Tue Aug 11 02:47:40 UTC 2015

On 11/08/2015 11:10 a.m., Alex Rousskov wrote:
> On 08/10/2015 02:13 PM, Kinkie wrote:
>> I'm going over HttpHeader to see if there's any possible improvements to
>> be obtained by dragging it (kicking and screaming, from the look of it)
>> into the 10's.
>>
>> Here's a list of weirdnesses I'm coming to find, hopefully someone has
>> any idea of WHY they are like this, or if they can be safely be removed:
>>
>> - HttpHeader::insertTime makes no sense. It's O(N) and it's always used
>> in two patterns: delById(HDR); insertTime(HDR) and if (!has(HDR)
>> insertTime(HDR)).
> 
> 
> Henrik may know why he went the extra mile to insert header Date at the
> beginning of the message as opposed to just appending it at the end
> (trunk r7037).
> 

IIRC its a HTTP/1.0 performance optimization.

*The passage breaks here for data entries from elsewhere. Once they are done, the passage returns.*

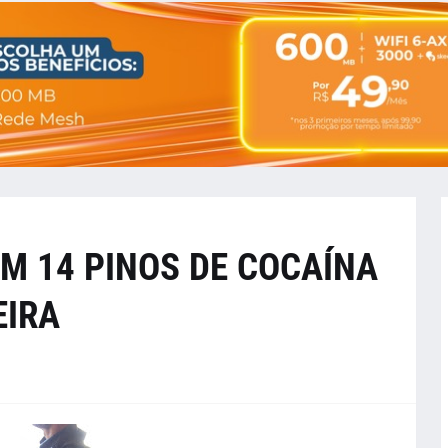
M 14 PINOS DE COCAÍNA
EIRA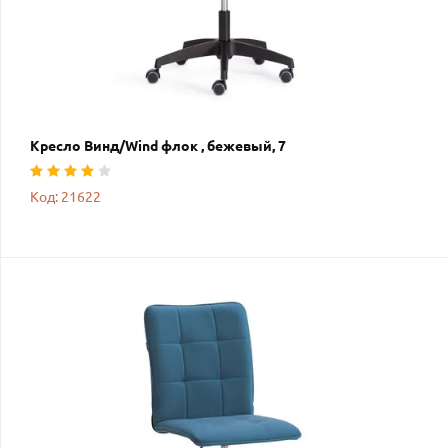
Кресло Винд/Wind флок , бежевый, 7
Код: 21622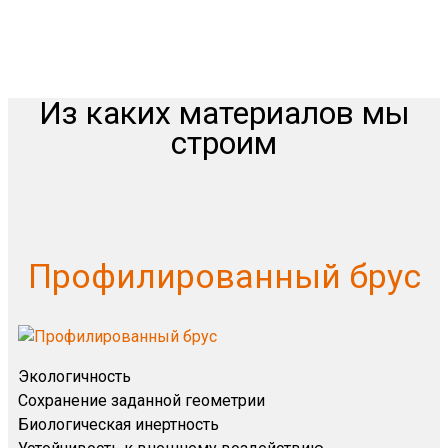
Из каких материалов мы
строим
Профилированный брус
Экологичность
Сохранение заданной геометрии
Биологическая инертность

Locating Host quickly avoids work in the inefficient getHost() pre-parse
function which is now Http::One::Parser::getHeaderField().

Locating Date header at the top avoids a similar scan to determine
cacheability and validity of received replies. AFAIK that is not a
useful now that HTTP/1.1 involve other headers than Date.

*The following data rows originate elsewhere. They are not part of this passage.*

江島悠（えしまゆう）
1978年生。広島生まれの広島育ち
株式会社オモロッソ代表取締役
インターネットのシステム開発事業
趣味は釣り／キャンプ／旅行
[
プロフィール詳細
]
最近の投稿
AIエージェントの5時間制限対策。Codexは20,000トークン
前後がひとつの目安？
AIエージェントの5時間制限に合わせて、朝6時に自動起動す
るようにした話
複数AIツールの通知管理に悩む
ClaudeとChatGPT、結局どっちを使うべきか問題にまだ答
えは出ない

> If I have to guess, I would say that it might be related to the RFC 2616
> recommendation to order headers a certain way:
> 
>> it is "good practice" to send
>> general-header fields first, followed by request-header or response-
>> header fields, and ending with the entity-header fields.
> 
> 
> RFC 7230 updates that with:
> 
>> it is good practice to send
>> header fields that contain control data first, such as Host on
>> requests and Date on responses
> 

Yes. And HTTP/2 will add a third group of "pseudo" headers representing
URI segments with a MUST condition of being at the top of the header list.

So if we want to optimize it is probably best to optimize allowing this
type of insertion than to remove it completely. At least sorting in
blocks of { pseudo, control, entity, custom/unknown } header type. Exact
placement within each grouping is only important for list headers.

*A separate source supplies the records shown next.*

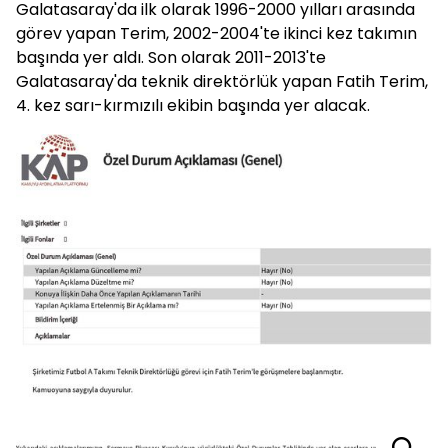
Galatasaray'da ilk olarak 1996-2000 yılları arasında
görev yapan Terim, 2002-2004'te ikinci kez takımın
başında yer aldı. Son olarak 2011-2013'te
Galatasaray'da teknik direktörlük yapan Fatih Terim,
4. kez sarı-kırmızılı ekibin başında yer alacak.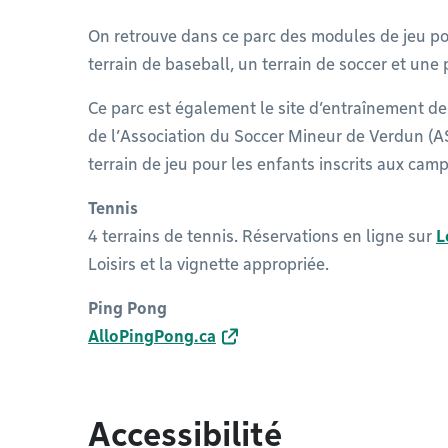
On retrouve dans ce parc des modules de jeu pou
terrain de baseball, un terrain de soccer et une 
Ce parc est également le site d’entraînement 
de l’Association du Soccer Mineur de Verdun (AS
terrain de jeu pour les enfants inscrits aux cam
Tennis
4 terrains de tennis. Réservations en ligne sur
L
Loisirs et la vignette appropriée.
Ping Pong
AlloPingPong.ca
Accessibilité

We probably want to be making the headers list into multiple lists and
just add/remove/append to the appropriate one. Squid will mostly not
have to deal with the entity or custom headers at all and it wastes time
searching through them for control headers that were already found
during parse.

We may also want to think about having the control headers as
first-class unique members of HttpHeader instead of using the list
accesses. For example a HdrDate HdrCc, HdrSc, Hdr member that stores the
date including a "not present" flag. Leaving the headers list only
containing the entity and unknown headers.
 Assembling the message buffer would then be a hard-coded sequence of {
member Host, member Date, member Cc, member ..., walk generic headers list }

> 
>> I've replaced with putTime everywhere
> 
> Sounds good to me. IIRC, at some point, we have tried to make "put"
> delete all old headers, but I doubt that idea survived. To make the code
> consistent, you may want to check that no remaining put methods delete
> old headers now (and adjust the code as needed if some still do).
> 

Seconded.

> 
>> - why doesn't HttpHeaderEntry use a copy-constructor, relying instead in
>> a clone() method?
> 
> The conversion from a C struct to a C++ class was incomplete, most
> likely because we did not know as much about C++ as we know now.
> Renaming the old httpHeaderEntryClone() into HttpHeaderEntry::clone()
> was probably a natural thing to do ten years ago (trunk r7589).
> 
> 
>> - why the strange loop in HttpHeader's copy-constructor?
> 
> What do you find strange about it? It just reuses a method to clone all
> the header fields from the other header. I could (should?) have
> optimized this by refactoring the cloning/second loop from update() into
> a separate cloneEntries() method and using just that.
> 
> 
>> Replaced with a "= default", it should be just fine..
> 
> But is it? AFAICT, the "default" (i.e., generated) copy constructor will
> not clone individual header entries. Perhaps you have added some magic
> to make that cloning happen now, but the old code did require an
> explicit cloning loop (the second loop in update(), see above).
> 

Nod. I find its best to think of default copy-constructor a memcpy()
(usually it is) and do the appropriate actions whenever that would not
be suitable.

> 
>> - statistics accounting: we count A LOT (see HttpHeader::clean) Is it
>> really worth it in a performance-critical code as this? Maybe we could
>> shuffle things around to HttpHeader and HttpHeaderEntry's ctor and dtor ..
> 
> The statics code is ugly and, IIRC, collects inaccurate stats in many
> cases. I am sure it can be significantly improved.
> 
> However, I would recommend going into the _opposite_ direction. Instead
> of trying to find the right low-level code to collect header stats (and
> then dealing with problems such as cloned headers screwing up all
> stats), I would add dedicated statistics-collection calls in a few
> specific places in the high-level code, where new headers are "accepted
> into Squid" and should be counted.
> 
> Neither approach will cover 100% of cases, but I think the high-level
> approach will have a lot less problems overall. As an added bonus, it
> would be easier to disable all or some statistics header collection that
> way.

Agreed. Parser is the only thing that should be stats accounting for
"seen" (aka received) headers. And that can do it at the same point it
adds the freshly parsed value to the HttpHeader object state.
 As a bonus it even knows the type of message the header was seen in for
request/reply and HTTP/ICAP/HTCP stats correctness.

Amos